U of M researchers receive NSF grant to study automated shared vehicles

automated bus

With a new $1.75 million grant from the National Science Foundation (NSF), U of M researchers will focus on a critical challenge—how to leverage the emergence of automated vehicles (AVs) to rethink and redesign future transportation services and enable smart, connected communities where everyone benefits.

The three-year project, titled Leveraging Autonomous Shared Vehicles for Greater Community Health, Equity, Livability, and Prosperity (HELP), is one of 13 projects to receive an award as part of the NSF’s Smart & Connected Communities grant program this year.

Led by computer science professor Zhi-Li Zhang, the transdisciplinary project team includes five CTS scholars: Saif Benjaafar, industrial and systems engineering professor and director of the U’s Initiative on the Sharing Economy; Frank Douma, director of the State and Local Policy Program, Humphrey School of Public Affairs; Yingling Fan, Humphrey School professor; Tom Fisher, director of the Minnesota Design Center; and Alireza Khani, civil, environmental, and geo-engineering assistant professor.

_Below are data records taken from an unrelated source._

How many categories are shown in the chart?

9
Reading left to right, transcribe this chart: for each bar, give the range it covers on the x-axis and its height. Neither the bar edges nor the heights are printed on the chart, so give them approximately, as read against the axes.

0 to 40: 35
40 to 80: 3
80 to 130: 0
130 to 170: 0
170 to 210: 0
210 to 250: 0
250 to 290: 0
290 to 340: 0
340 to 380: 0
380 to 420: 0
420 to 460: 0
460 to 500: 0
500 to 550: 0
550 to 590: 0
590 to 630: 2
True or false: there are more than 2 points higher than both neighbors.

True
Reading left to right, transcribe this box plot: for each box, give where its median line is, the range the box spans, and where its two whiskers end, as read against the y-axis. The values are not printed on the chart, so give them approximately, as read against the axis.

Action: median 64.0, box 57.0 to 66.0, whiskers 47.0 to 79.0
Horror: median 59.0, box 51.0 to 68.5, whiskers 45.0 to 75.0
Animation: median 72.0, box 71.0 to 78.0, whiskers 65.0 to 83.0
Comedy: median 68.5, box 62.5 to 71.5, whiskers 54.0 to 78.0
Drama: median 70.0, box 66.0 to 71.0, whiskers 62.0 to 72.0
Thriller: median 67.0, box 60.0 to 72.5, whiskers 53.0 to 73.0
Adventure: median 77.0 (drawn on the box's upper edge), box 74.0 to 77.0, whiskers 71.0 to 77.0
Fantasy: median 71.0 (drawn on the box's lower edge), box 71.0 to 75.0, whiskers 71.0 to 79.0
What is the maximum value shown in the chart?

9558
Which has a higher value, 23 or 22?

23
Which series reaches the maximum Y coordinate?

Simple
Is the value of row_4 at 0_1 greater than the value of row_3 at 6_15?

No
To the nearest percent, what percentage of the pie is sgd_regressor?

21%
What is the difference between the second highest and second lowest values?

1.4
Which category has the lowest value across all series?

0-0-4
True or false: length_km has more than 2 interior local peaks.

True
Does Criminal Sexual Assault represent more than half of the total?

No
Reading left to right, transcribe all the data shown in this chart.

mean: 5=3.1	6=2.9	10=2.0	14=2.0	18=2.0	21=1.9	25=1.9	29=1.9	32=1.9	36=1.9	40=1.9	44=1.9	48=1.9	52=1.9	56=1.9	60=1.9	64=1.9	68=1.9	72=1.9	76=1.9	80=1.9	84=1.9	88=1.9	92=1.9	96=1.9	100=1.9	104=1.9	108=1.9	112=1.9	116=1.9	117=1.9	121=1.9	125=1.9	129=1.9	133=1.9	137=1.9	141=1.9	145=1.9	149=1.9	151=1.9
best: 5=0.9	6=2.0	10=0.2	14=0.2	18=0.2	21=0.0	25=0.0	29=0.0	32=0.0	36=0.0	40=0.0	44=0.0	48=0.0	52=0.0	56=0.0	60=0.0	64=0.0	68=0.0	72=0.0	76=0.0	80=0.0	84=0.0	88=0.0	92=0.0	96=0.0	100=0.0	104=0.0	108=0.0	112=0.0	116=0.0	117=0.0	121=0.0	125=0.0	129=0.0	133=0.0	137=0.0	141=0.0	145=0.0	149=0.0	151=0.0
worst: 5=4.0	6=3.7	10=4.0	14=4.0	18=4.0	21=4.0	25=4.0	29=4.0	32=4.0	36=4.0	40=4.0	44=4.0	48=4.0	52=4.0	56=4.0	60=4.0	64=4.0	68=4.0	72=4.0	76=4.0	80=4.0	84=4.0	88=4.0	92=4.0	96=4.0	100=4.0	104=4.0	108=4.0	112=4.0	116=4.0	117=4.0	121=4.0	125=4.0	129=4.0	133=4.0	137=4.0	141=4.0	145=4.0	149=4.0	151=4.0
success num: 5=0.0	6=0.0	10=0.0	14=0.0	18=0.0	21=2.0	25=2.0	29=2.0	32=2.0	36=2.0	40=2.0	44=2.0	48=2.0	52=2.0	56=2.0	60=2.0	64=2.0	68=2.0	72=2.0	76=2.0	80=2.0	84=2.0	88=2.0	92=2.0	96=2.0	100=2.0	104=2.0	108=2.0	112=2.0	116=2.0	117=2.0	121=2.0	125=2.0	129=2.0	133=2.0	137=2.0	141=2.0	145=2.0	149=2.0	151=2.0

The research envisions an ambitious “smart cloud commuting system” based on giant pools of shared AVs. “These smart cloud commuting systems have the potential to bring about far-reaching societal changes,” Zhang says.

“Using AVs in this way will provide inexpensive mobility services to all people, especially people with socioeconomic disadvantages,” Benjaafar says. “A system like this would help build stronger family and community ties, and boost economic productivity and equity by mitigating or removing mobility constraints.”

home and city internet connection
Photo: Shutterstock

The researchers say the work will also include collaborators from across the state, with the aim of building stronger, smarter communities.

“The research will draw on innovative mobility field experiments under way in the Twin Cities region and will collaborate with several public, private, and civil society partners,” Fisher says. “These partners will include the cities of Minneapolis and Saint Paul, the Destination Medical Center in Rochester, the Minnesota Department of Transportation, the Metropolitan Council, and Metro Transit to design, plan, and analyze a shared AV system for greater community health, equity, livability, and prosperity.”

As part of the project, the research team will:

  • Study the feasibility, economic viability, and architectural and operational designs of the envisioned smart cloud commuting system.
  • Quantify system efficiency gains that can be attained from the intelligent control of AVs as well as from ride-sharing and smart trip scheduling of users.
  • Develop optimization models and algorithms that account for essential tradeoffs, including cost, quality of service, and congestion in deciding how best to deploy AVs geographically and temporally.
  • Investigate using economic models and likely scenarios of vehicle ownership and market structures to study the impact of each scenario on traffic measures including vehicle ownership and traffic volumes.
  • Understand the social impacts of AVs on diverse populations and the effects they will have on land use and urban design as well as on economic opportunities in disadvantaged communities.

Ultimately, the project will result in policy recommendations, design guidelines, and quantitative analysis.

“We’re hoping that our work can inform local and statewide decision making for our cities and communities,” Fan says.